Mechanistic Rationale for NAC in Feline CKD
N-acetylcysteine acts primarily as a precursor to glutathione, the major intracellular antioxidant. It also exerts anti-inflammatory and anti-apoptotic effects. Proposed renal mechanisms include:
- Enhancement of glutathione synthesis
- Reduction of mitochondrial oxidative damage
- Attenuation of tubular apoptosis
- Suppression of inflammatory mediators such as IL-6
- Potential improvement in renal hemodynamics
Experimental and human studies support NAC’s role in reducing creatinine, BUN, and proteinuria in various renal injury models. This feline clinical trial extends those findings to naturally occurring CKD with acute decompensation.
Clinical Implications for Veterinary Practice
While fluid therapy remains foundational in acute decompensated CKD, this study suggests intravenous NAC may enhance short-term improvement in renal biomarkers when added to standard care.
Key clinical takeaways:
- NAC at 70 mg/kg IV twice daily for 7 days was well tolerated
- Significant reductions occurred in SDMA, creatinine, BUN, and UPC
- Biomarker improvements exceeded those seen with fluids alone
- The intervention targeted oxidative stress, a known contributor to CKD progression
However, clinicians should interpret these findings within context. The study evaluated short-term biomarker response. It did not assess long-term survival, progression rate, or sustained renal function after discharge. Additionally, cats across IRIS stages 2–4 were included, which introduces heterogeneity. Therefore, NAC should be viewed as a promising adjunctive therapy rather than a replacement for established CKD management strategies such as dietary modification, phosphorus control, blood pressure management, and proteinuria modulation.
Future Directions in Feline Nephrology
This trial represents one of the first clinical evaluations of NAC in naturally occurring feline CKD. Larger multicenter trials with extended follow-up would clarify:
- Durability of biomarker improvement
- Impact on progression to advanced IRIS stages
- Effects on hospitalization frequency
- Influence on quality of life and survival
Moreover, future research should incorporate oxidative stress biomarkers to directly correlate biochemical changes with antioxidant effects.
Conclusion
N-acetylcysteine in feline acute on chronic kidney disease demonstrates encouraging short-term reductions in creatinine, SDMA, BUN, and proteinuria when administered intravenously alongside fluid therapy. The data support oxidative stress modulation as a viable therapeutic target in decompensated CKD. For veterinary professionals managing complex renal patients, NAC may represent a practical and biologically plausible adjunct during hospitalization for acute exacerbations. Continued investigation will determine whether this intervention alters the long-term trajectory of feline chronic kidney disease.
I am looking for clarification on whether NAC was given every 12 hrs or 24 hrs. The paper says administered intravenously over 7 days. Thanks for educating us.

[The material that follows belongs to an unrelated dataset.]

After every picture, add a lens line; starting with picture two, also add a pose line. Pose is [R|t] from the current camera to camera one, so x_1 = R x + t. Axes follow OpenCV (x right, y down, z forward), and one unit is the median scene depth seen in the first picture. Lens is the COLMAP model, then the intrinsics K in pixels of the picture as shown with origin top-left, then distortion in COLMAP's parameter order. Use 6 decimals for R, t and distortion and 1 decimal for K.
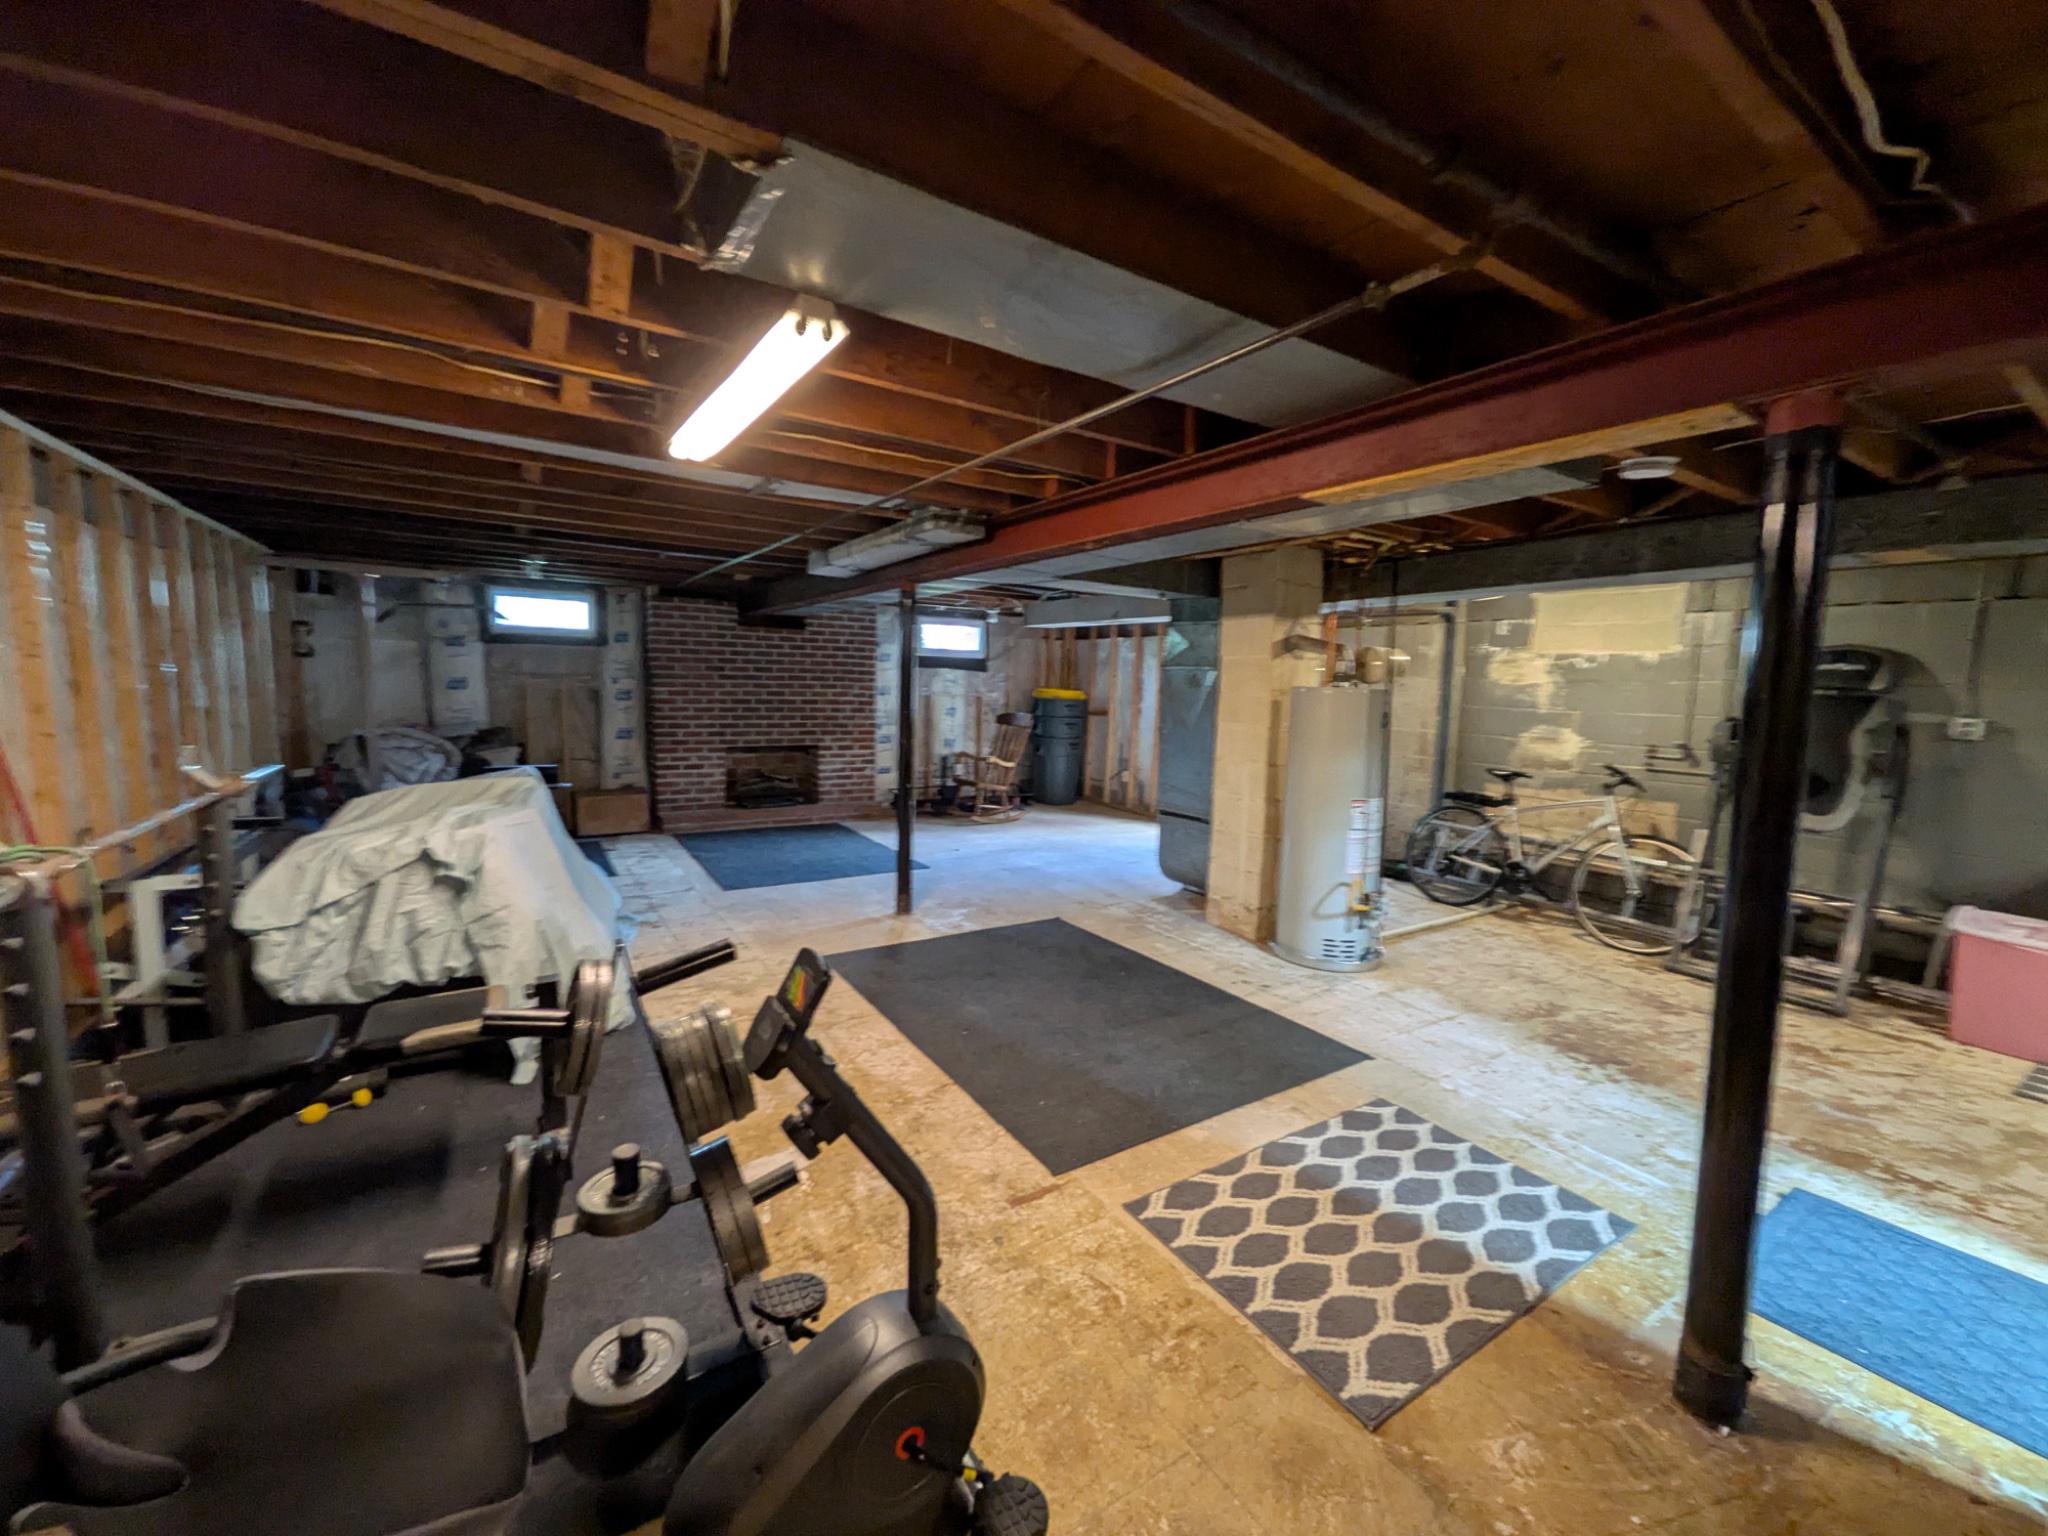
lens RADIAL K [[811.8, 0, 1024.0], [0, 811.8, 768.0], [0, 0, 1]] dist [0.006254, -0.000138]
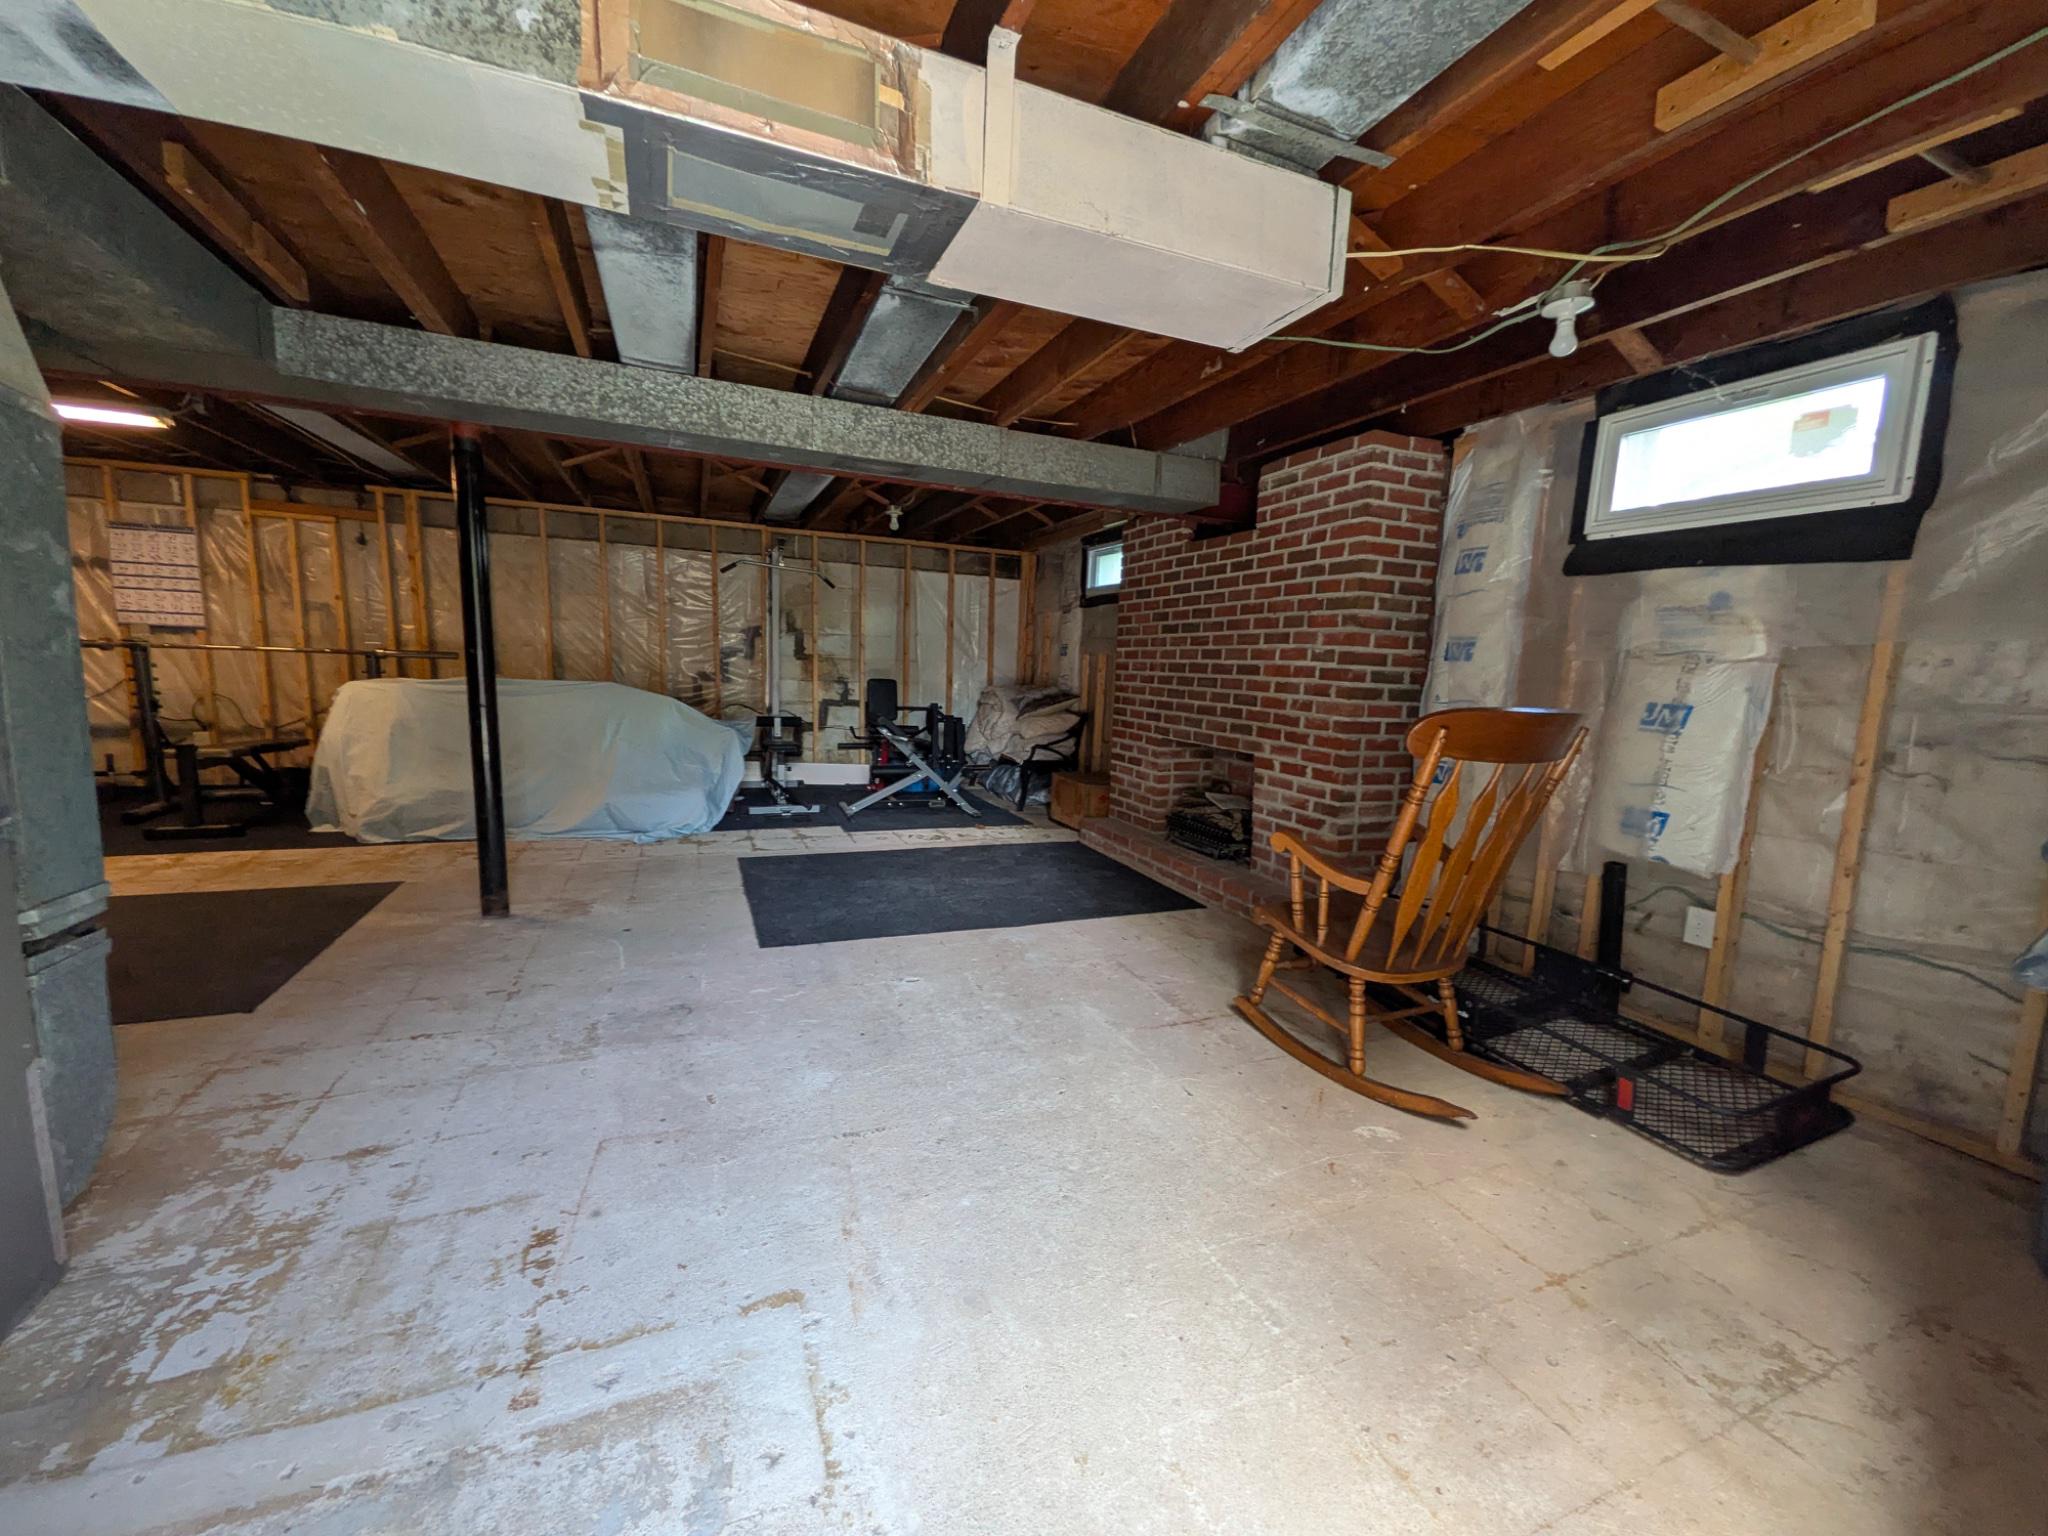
lens RADIAL K [[811.8, 0, 1024.0], [0, 811.8, 768.0], [0, 0, 1]] dist [0.006254, -0.000138]
pose [[-0.171819, 0.096358, -0.980405, 0.269377], [-0.141855, 0.982413, 0.121416, -0.061694], [0.974862, 0.159937, -0.155128, 0.939497]]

I was initially confused re: NAC protocol when I first read the paper. I didn’t feel it was very clear. In one sentence, the authors write, “N-acetylcysteine (70 mg/kg, diluted in 50 ml 0.9% saline solution, administered intravenously over a period of 7 days”; then later in the same paragraph, they state “All therapeutic interventions were administered twice daily for a period of one week at the hospital.” So, for clarification, I contacted the PI directly; their response: “The protocol consisted of administering NAC at a dose of 70 mg/kg, diluted in 50 mL of 0.9% saline solution, delivered intravenously every 12 hours for a total duration of 7 days.” I hope this additional information helps!
Is the effect of nac given po the same?
That is a good question, one that requires more research to answer.